Chercheuse au CNRS et à l’EHESS, auteur de plusieurs études portant sur la vie quotidienne des classes populaires au 18ème siècle, notamment Délinquance et criminalité, Vivre dans la rue au XVIIIème, Dire et mal dire, Arlette Farge s’aventure à mettre le son aux écrits de cette époque.

En nous faisant voyager dans le Paris et la France du 18ème siècle, elle nous fait entendre et écouter toute une population très diversifiée à travers les archives de justice et de police, mais également les archives de l’Assistance Publique de Paris, les traités juridiques, les auteurs littéraires de l’époque.

Amie des plus démunis du 18ème siècle, pour elle « il n’est pas question qu’aujourd’hui comme hier, pauvreté et misère laissent l’historien sans voix. Il n’est pas question non plus d’accepter que ces voix du peuple dites défigurées deviennent ‘sans voix’. Toutes [les voix] ont un sens. Il s’est enfoui sous le temps mais il est là. »

Elle sait bien qu’elle est face à un défi : « Écouter la voix des plus démunis défie la logique, mais pourquoi ces chants, mélodies ou cris ne pourraient-ils être esquissés à partir des milliers d’archives existantes ? Bien entendu, jamais l’absence des sons ne sera comblée ; les voix, je le sais, se sont à jamais tues. Mais elles se sont exprimées, font trace et laissent des indices. Certes il s’agit de paroles écrites puis lues, mais la scansion montre à l’évidence comment se posa la voix et la tonalité qu’elle imposa. »

Elle rassemble énergie et compétence pour décoder les écrits : « Les archives ne retransmettent pas les sons, mais on y écoute des morceaux de paroles allant vers la communauté. Ils vont vers l’assemblée des plus défavorisés, et relient les uns aux autres ou défont parfois des solidarités. C’est la surprenante chaîne sonore des matins et des nuits des plus humbles. Les souffles et voix des passions et souffrances des plus pauvres ne sont ni vues ni entendues, mais ce sont de violents signaux pour écrire l’histoire. ‘Dire le malheur’, l’énoncer par des larmes, des gémissements ou des cris à moins que ce ne soit par le silence ou le refus obstiné de faire langue, l’écrasement de l’être l’obligeant à rassembler sa dignité dans le mutisme, mérite qu’on s’y attarde. »

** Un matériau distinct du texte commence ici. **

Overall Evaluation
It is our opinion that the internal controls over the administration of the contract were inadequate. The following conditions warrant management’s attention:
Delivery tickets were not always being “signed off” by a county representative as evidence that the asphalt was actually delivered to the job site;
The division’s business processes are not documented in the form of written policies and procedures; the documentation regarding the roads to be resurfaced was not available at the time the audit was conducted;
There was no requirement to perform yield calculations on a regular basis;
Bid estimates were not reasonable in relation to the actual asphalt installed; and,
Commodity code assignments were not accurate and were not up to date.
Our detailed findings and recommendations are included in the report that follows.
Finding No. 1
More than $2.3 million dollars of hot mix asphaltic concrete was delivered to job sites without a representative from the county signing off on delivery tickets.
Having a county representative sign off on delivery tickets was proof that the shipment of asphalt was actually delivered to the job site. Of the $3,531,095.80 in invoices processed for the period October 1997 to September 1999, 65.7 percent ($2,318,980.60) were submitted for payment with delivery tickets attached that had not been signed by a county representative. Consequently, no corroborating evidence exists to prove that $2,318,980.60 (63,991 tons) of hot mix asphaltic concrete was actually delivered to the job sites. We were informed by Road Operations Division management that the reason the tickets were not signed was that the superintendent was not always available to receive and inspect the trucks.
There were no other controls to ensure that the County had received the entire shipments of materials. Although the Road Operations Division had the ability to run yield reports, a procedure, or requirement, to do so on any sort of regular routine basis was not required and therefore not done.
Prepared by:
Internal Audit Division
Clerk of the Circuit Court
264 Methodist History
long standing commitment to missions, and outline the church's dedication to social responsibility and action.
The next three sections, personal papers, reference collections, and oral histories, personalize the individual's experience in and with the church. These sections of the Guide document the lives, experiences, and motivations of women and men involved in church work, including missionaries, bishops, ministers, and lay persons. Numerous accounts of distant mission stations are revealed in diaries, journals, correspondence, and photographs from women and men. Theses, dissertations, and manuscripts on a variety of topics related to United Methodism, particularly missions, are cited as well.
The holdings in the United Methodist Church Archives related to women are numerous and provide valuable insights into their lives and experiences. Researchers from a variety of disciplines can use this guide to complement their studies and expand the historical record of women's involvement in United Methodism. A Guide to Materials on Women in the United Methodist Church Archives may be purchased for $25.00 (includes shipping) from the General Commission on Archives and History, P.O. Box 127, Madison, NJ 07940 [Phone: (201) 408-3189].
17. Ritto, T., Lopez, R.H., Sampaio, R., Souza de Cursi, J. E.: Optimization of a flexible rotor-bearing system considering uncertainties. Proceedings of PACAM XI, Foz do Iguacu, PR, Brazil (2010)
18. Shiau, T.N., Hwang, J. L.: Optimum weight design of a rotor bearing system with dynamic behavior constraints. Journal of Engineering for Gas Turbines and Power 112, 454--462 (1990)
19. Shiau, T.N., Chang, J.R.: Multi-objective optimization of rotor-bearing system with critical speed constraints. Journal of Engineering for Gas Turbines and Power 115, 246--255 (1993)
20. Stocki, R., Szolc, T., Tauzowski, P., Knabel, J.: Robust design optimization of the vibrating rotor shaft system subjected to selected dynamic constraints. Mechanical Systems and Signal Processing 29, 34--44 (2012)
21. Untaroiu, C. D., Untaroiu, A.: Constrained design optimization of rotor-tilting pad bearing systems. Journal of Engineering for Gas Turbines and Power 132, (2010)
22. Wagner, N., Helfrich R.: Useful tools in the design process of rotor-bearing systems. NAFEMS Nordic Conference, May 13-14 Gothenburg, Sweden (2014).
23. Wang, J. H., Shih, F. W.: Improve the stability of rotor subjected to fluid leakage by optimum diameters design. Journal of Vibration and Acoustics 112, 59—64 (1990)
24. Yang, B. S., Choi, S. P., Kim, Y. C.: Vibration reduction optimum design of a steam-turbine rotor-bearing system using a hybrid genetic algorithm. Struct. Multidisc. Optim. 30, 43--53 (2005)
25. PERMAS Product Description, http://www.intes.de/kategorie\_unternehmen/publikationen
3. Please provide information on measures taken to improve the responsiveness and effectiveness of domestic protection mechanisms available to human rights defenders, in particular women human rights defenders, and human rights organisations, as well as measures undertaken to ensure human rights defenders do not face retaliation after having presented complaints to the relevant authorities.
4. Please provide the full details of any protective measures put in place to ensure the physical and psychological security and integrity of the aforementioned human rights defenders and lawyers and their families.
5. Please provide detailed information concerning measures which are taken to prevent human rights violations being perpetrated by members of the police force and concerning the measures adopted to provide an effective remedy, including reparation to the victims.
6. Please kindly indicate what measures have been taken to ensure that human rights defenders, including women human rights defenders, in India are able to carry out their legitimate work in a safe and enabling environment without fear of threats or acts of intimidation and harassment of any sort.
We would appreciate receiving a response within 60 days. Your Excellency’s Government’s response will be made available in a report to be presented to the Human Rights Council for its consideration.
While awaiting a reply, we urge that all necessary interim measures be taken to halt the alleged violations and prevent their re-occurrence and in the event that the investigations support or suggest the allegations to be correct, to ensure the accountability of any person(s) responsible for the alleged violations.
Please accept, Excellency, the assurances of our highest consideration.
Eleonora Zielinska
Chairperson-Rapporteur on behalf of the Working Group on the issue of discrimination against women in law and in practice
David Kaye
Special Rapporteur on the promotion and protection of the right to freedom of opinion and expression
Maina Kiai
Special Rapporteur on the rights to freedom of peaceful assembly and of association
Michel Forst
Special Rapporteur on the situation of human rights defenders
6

En historienne, elle est à l’écoute : « La chair de la voix constitue et l’événement et l’histoire ; les voix se sont transformées au cours du temps, mais elles nous portent encore et organisent les communautés humaines. Faire l’histoire de leur intrusion dans le discours historique oblige à se préoccuper de la manière dont elles furent soit oubliées, soit reprochées et sévèrement jugées. Les faire résonner en nous parce qu’elles sont aussi actuelles qu’inactuelles invite à reconnaître leur force et impose d’être lucides sur la manière dont nous en avons déclassé d’innombrables avant même de chercher à les ‘entendre’. »

En mettant le son, Arlette Farge a relevé le défi de nous mettre à l’écoute de ce que nous crient les textes et archives de ce Paris du 18ème siècle si nous savons les écouter : la vie des plus pauvres dans cette société du siècle des Lumières.